The first European settlement was made by a French trading expedition under Jacques Riffault of Dieppe, in 1594, who lost two of his three vessels in the vicinity of São Luís Island, and left a part of his men on that island when he returned home. Daniel de La Touche, Seigneur de La Rividière was sent to report on the place, and was then commissioned by the French crown to found a colony on the island; this was done in 1612. The French were expelled by the Portuguese in 1615, and the Dutch held the island from 1641 to 1644. Very successful Indian missions were soon begun by the Jesuits.
In the late 18th century, there was a great influx of enslaved peoples into the region, which corresponded to the increased cultivation of cotton. According to the historian Sven Beckert, the region's cotton exports "doubled between 1770 and 1780, nearly doubled again by 1790, and nearly tripled once more by 1800."
The climate is hot, and the year is divided into a wet and dry season. Extreme humidity characterizes the wet season. The heat, however, is greatly modified on the coast by the south-east trade winds.
Marechal Cunha Machado International Airport is 13 km from the center of São Luís.
Renato Moreira Airport is a national airport in Imperatriz.
Highways BR-010 and BR-230 cross the state.
The dunes of Lençóis Maranhenses National Park are an important area of environmental preservation.
The state capital, São Luís, is designated a Unesco World Heritage Site.
The historic center of Alcântara is also worth a visit.
The Parnaíba River delta, between the states of Maranhão and Piauí, is an important conservation area, with its lagoons, desert dunes and deserted beaches or islands, such as Ilha do Caju, which shelters rare birds.
The state has 640 km of coastline, which supplies products widely used in regional cuisine, such as shrimp, crab and sururu.
- Guarana Jesus - A soda that tastes like bubble gum.

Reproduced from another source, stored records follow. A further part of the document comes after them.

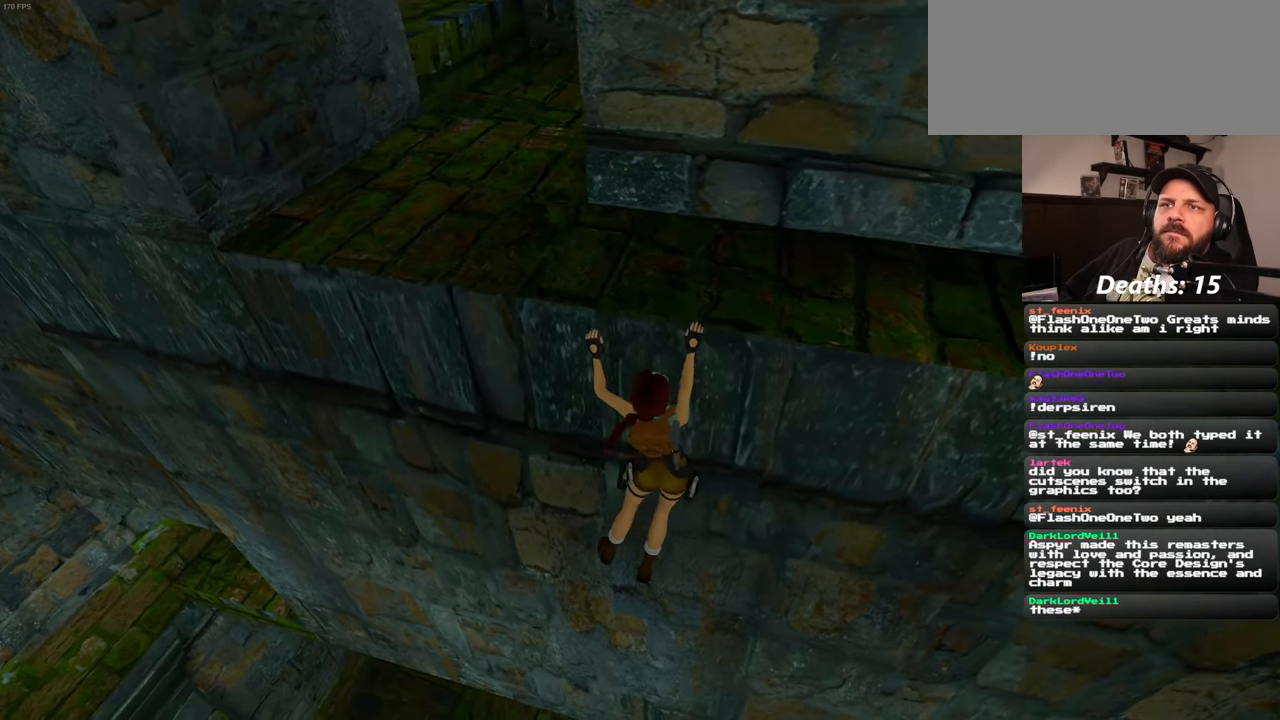
{"buttons": [], "left_stick": "right", "right_stick": "center", "events": []}
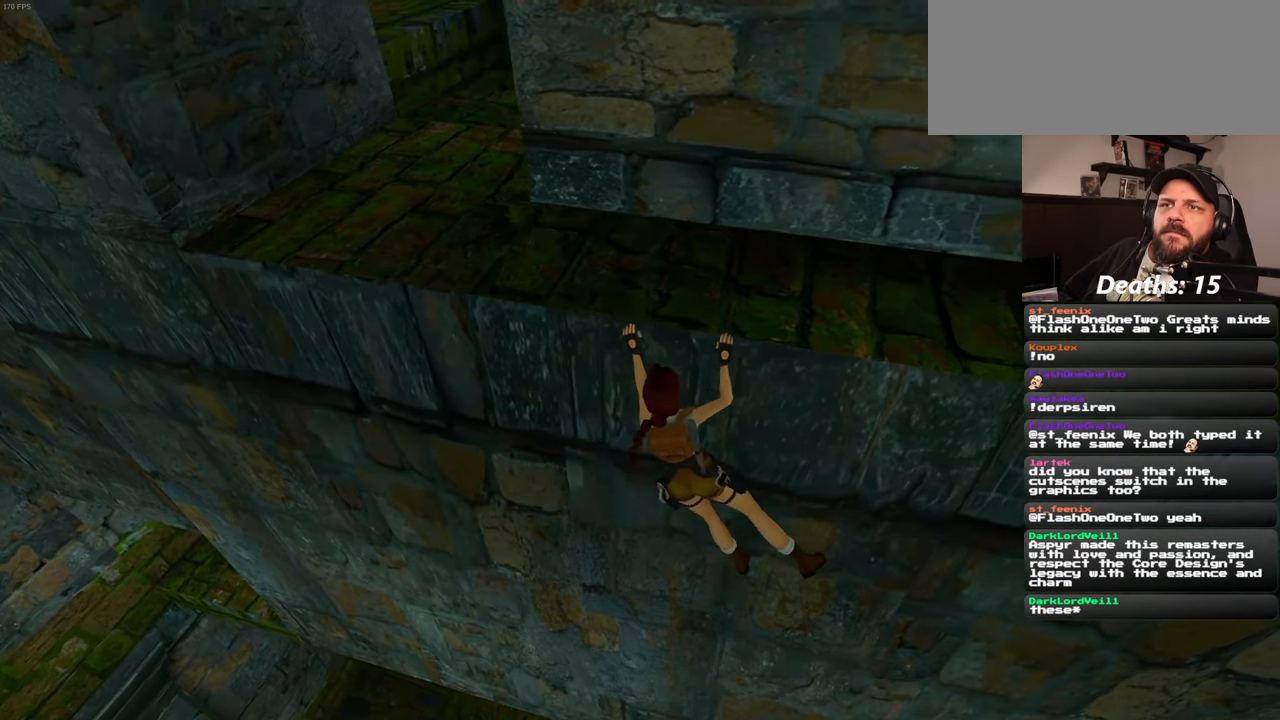
{"buttons": [], "left_stick": "right", "right_stick": "center", "events": []}
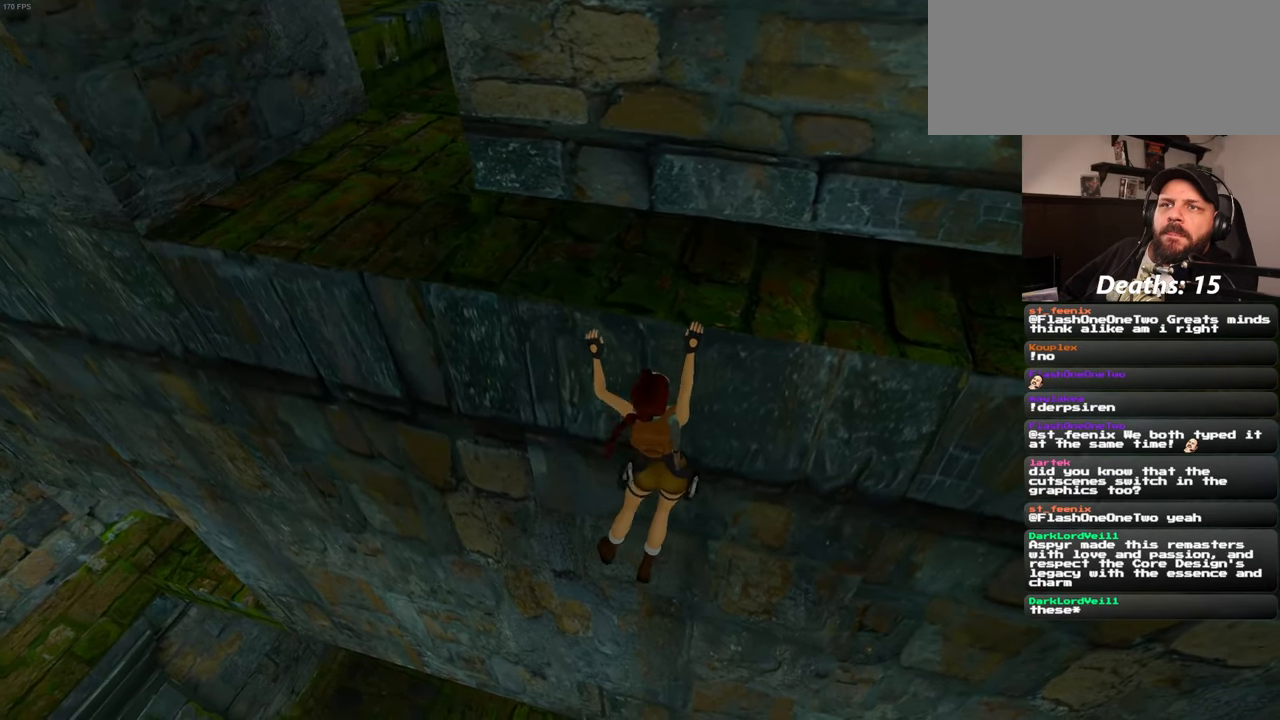
{"buttons": [], "left_stick": "right", "right_stick": "center"}
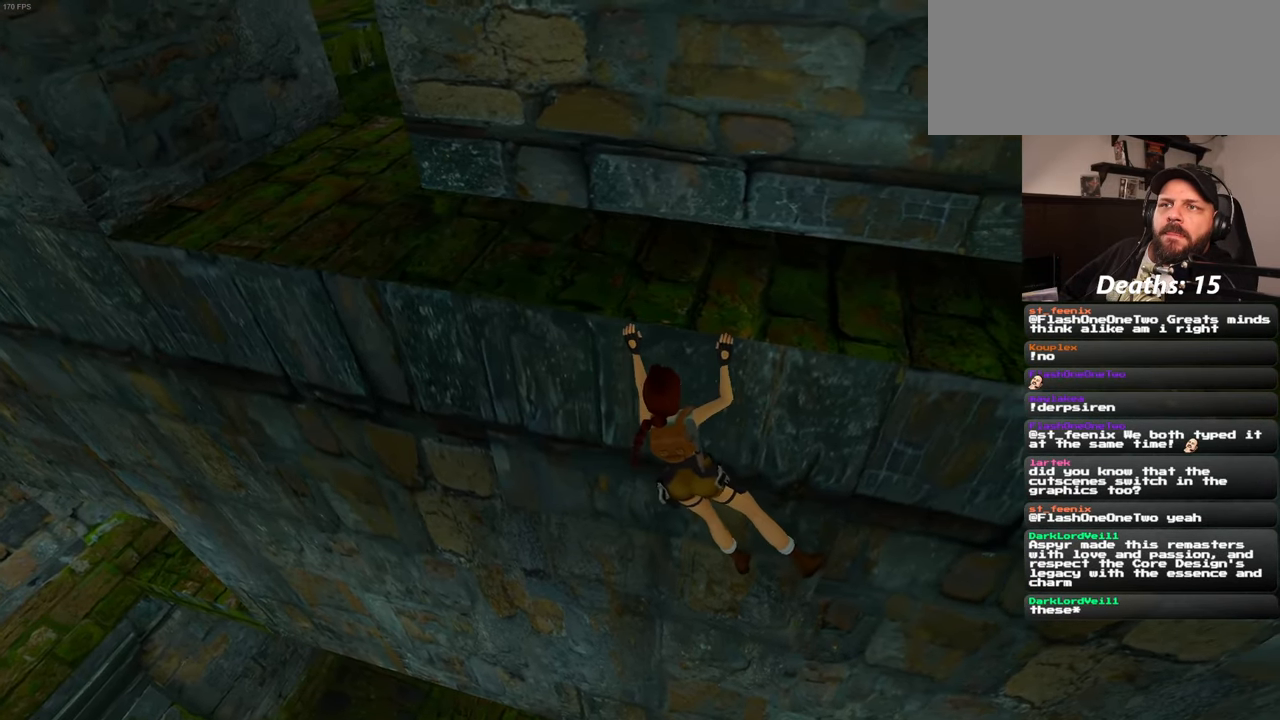
{"buttons": [], "left_stick": "right", "right_stick": "center", "events": []}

Maranhão is considered an endemic area for sylvatic yellow fever. The traveler guidance service of the Brazilian health agency (agência de vigilância sanitária brasileira) recommends vaccination against the disease at least 10 days before visiting the state. The vaccine can be taken at health centers and at several airports, and immunization is valid for 10 years.